As I mentioned in my previous post, I recently wrote a letter to my health authority to highlight some of my concerns, and it turns out that letters do still have an impact.
The first reply I received was more of an automated defensive response to a complaint, which was not the aim of my letter, so I did feel a little disheartened. However, the next week I received a proper answer that addressed my issues more fully. The letter went through my questions in greater detail and gave me some reassurance that things are being done. Further to this, I found out that my letter has been discussed in a number of meetings between staff looking to implement more complete care plans for people with similar complex needs to mine and create easier pathways for hospital admissions. How much of a difference this will make is unclear, but it is nice to know that my letter got people talking and thinking about ways to improve patients care.

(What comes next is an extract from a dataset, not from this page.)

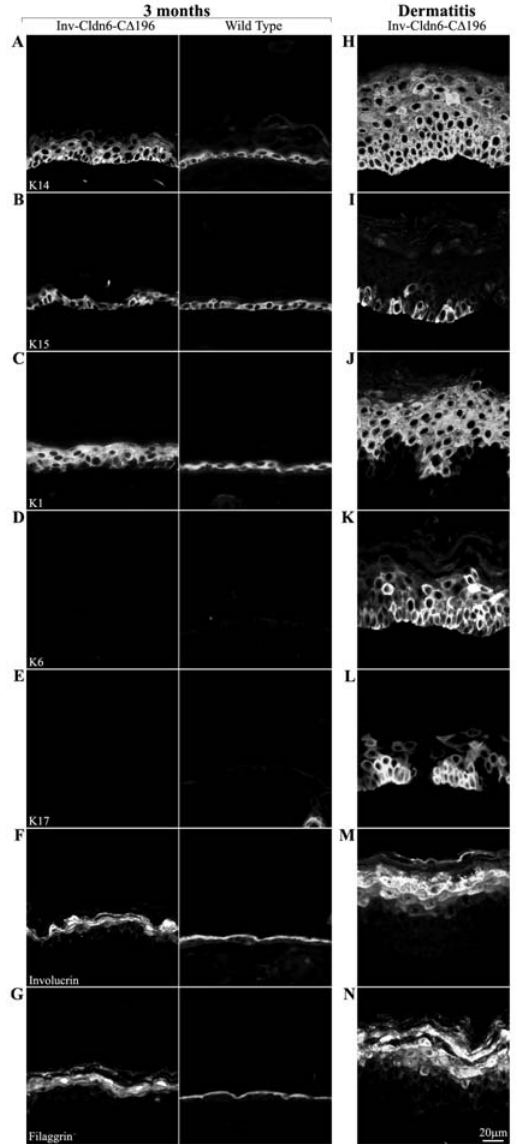
Figure 5. Aberrance in markers of epidermal differentiation during aging. Changes in the epidermal differentiation program of the aging Inv-Cldn6-C D 196 transgenic epidermis were evaluated by immunofluorescence and compared to their age-matched wild type counterparts (samples from 3-month-old mice are shown – left panel); their expression/localization in dermatitis-affected areas is also indicat- ed (right panel). K14 was expressed throughout the basal and suprabasal compartments in the aging Inv-Cldn6-C D 196 epidermis ( A ), while K15 remained restricted to basal cells ( B ). The zone of K1 expression was expanded in the 3-month-old transgenic epidermis ( C ); however, neither K6- ( D ) nor K17-positive ( E ) cells were observed. An expanded zone of expression, and improper packing, of involucrin ( F ) and filaggrin ( G ) suggested perturbations in terminal differentiation program of the aged Inv-Cldn6-C D 196 epidermis. In the dermatitis- affected areas, K14 ( H ) expression was expanded far into the suprabasal compartment, while K15 was only sporadically observed ( I ). A punctate K1 localization was evident throughout the thickened suprabasal zone of the dermatitis-affected Inv-Cldn6-C D 196 epidermis ( J ), and K6- ( K ) and K17-positive ( L ) basal and suprabasal cells were observed. In addition, involucrin ( M ) and filaggrin ( N ) expression compartments were also expanded, with obvious packing defects evident.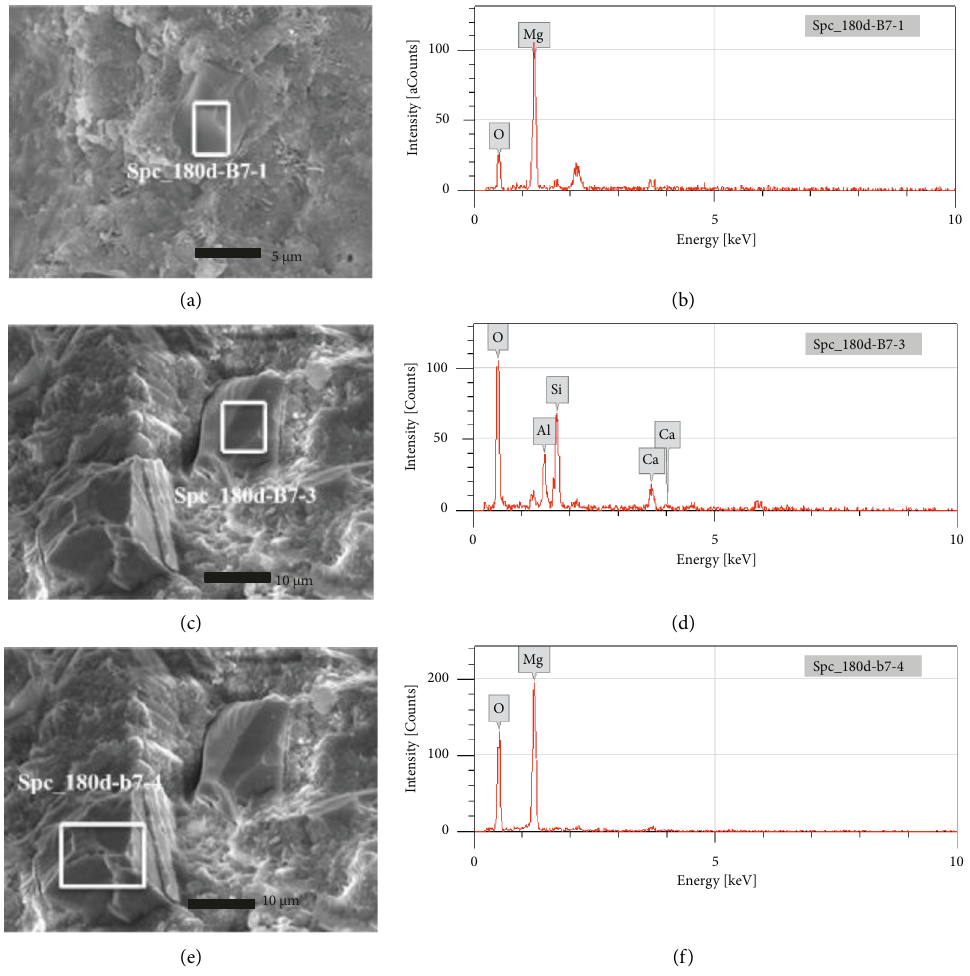
Figure 7: SSP-cement hydration microscopic morphology and energy spectrum analysis with the age of 180d, (a) hydration microstructure with age of 180d, (b) energy spectrum analysis of area Spc_180d_B7-1, (c) hydration microstructure with age of 180d, (d) energy spectrum analysis of area Spc_180d_B7-3, (e) hydration microstructure with age of 180d, and (f) energy spectrum analysis of area Spc_180d_B7-4.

Since November, I have been to a meeting to talk about my own hospital experience and discuss ideas for ways to improve facilities in hospital for hoisting and toileting for people with disabilities like Duchenne. Again I do not know how much my input will contribute or lead to change, but it was refreshing to hear that people do want to improve services and respond to constructive feedback. I have also received a pack containing more detailed information about my condition that I could take with me should I ever be hospitalised that is also very useful.
Initially I thought that writing a letter would be a waste of time which is why I didn’t finish it for a few months. However, it did get hospital staff to look into and address things that could benefit many patients. Therefore I would say that if you do have concerns or ideas about your care from your healthboard, do raise them by writing letters or by other methods because you can make a difference.